Quase 1 milhão de trabalhadores de canaviais e usinas de álcool estão em condições precárias no Brasil, denunciou hoje uma fundação do Ministério do Trabalho, enquanto em Lisboa a União Européia e o Governo brasileiro promovem as virtudes dos biocombustíveis.
“Esse setor apresenta uma das piores condições de trabalho que se têm no Brasil”, afirmou o presidente da Fundação de Segurança e Medicina do Trabalho (Fundacentro), Remigio Todeschini, em entrevista à Efe.
O Ministério aumenta a fiscalização das plantações de cana e as fábricas de etanol e açúcar para procurar melhores condições para estas pessoas, explicou.
Esta semana, mil trabalhadores “escravos” foram libertados de uma fazenda de cana-de-açúcar durante uma operação da Polícia Federal e fiscais do Trabalho.
Mas não é preciso ser escravo moderno no Brasil para ser explorado na cana-de-açúcar – um negócio que atrai centenas de milhões de dólares enquanto o etanol é promovido como um combustível limpo, amigo do meio ambiente e “politicamente correto”.
Tanto o Governo quanto alguns empresários já admitem que é necessário melhorar o quadro para evitar que a má imagem prejudique as exportações.
“Na Fundacentro fazemos o alerta. Os investimentos estrangeiros são bem-vindos e apoiamos a bioenergia, mas o setor deve crescer com segurança no trabalho”, disse Todeschini.
O Governo tenta estabelecer normas mínimas de condições de trabalho, aumentar as fiscalizações e promover uma jornada de trabalho de seis horas, explicou.
Segundo a Fundacentro, os acidentes de trabalho fatais no setor têm crescido: foram 84 em 2005 contra 77 em 2002.
“É preocupante, todos os anos tivemos um aumento das mortes”, afirmou Remigio Todeschini.
A Fundacentro não conta mortes de trabalhadores informais, como os 12 cortadores que morreram extenuados nos canaviais paulistas na safra anterior.
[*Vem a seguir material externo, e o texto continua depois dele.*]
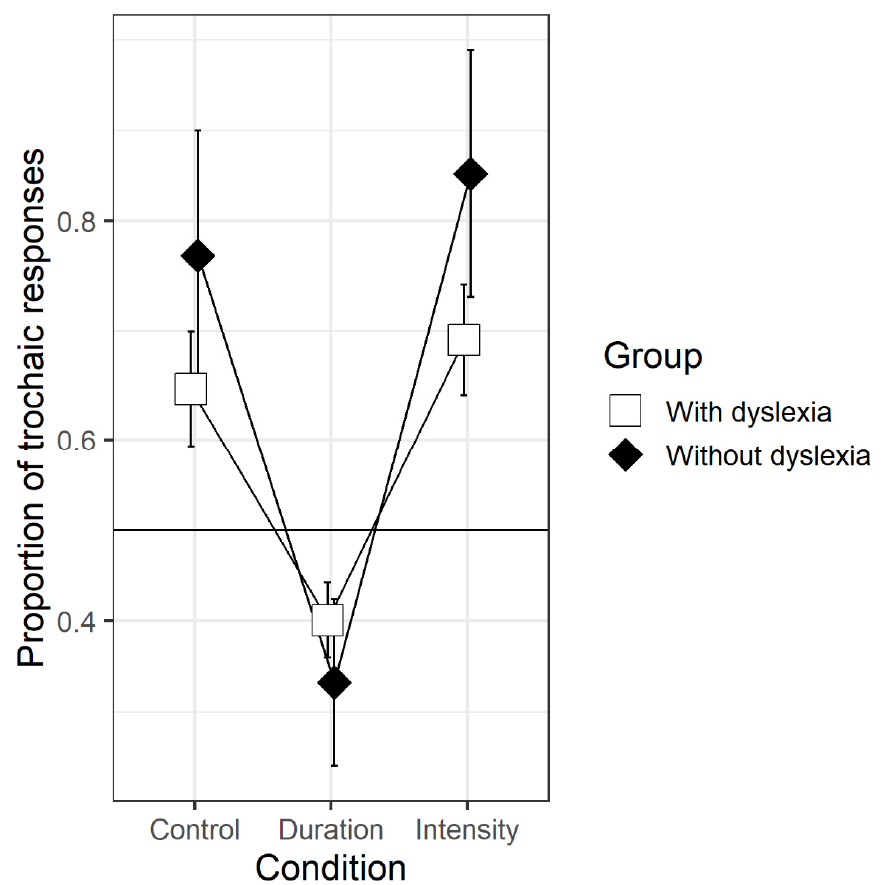
Figure 1. Proportions of trochaic responses (back-transformed, y-axis adjusted to the logit space) in the three acoustic conditions for both groups. The graph reflects the estimates of a simple logit linear mixed-effects model (responses ~ condition * group + (condition + 1||participants) + (1|items)…).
Os dados são da Pastoral do Migrante da Igreja Católica e do Ministério Público do Trabalho do estado de São Paulo.
Entre 250.000 e 400.000 cortadores em São Paulo devem derrubar e empilhar pelo menos 12 toneladas de cana por dia, a um ritmo de um golpe de facão por segundo, para ganhar o equivalente cerca de R$ 11 por dia.
Na imensa maioria, eles não têm proteção coletiva, nem alojamentos adequados, sofrem de desnutrição, estresse, insolação e nas jornadas de cinco dias por um de descanso são contaminados por agrotóxicos, pó e fuligem, segundo o diagnóstico oficial.
“Tudo isso é uma boa parte da regra nesse setor”, não a exceção, afirmou Todeschini.
O tema foi discutido hoje na Subcomissão Permanente de Biocombustíveis do Senado Federal, em Brasília, A senadora Katia Abreu (DEM-TO) acusou ao Ministério do Trabalho de cometer arbitrariedades contra a indústria da cana e justificou a posição de algumas empresas de impedir fiscalizações mais profundas.
“Nenhum destilador vai abrir para deixar entrar o Ministério do Trabalho e depois ser execrado”, argumentou a senadora, citada pela Agência Senado.
O Ministério da Agricultura prevê que na colheita 2006/2007, prestes a terminar, a safra chegue a 122,5 milhões de toneladas, um aumento de 6,5% sobre a anterior.
Desse volume, 55% é para fabricar álcool, com uma produção de 70 litros por tonelada.
O Brasil é o maior produtor mundial de açúcar e de etanol de cana. Esta condição é defendida por empresários, pelo Governo Federal e pelo próprio presidente Lula, que reivindica o fim dos subsídios agrícolas e a abertura dos mercados mundiais.
Justamente hoje, em Lisboa, Lula e os líderes da União Européia (UE) pediram para se “apostar” nos biocombustíveis.
Pouco antes da Cúpula com a UE, Lula disse que o Brasil procura parceiros para aumentar a produção de biocombustíveis, “um instrumento de proteção ambiental, geração de empregos e criação de oportunidades”.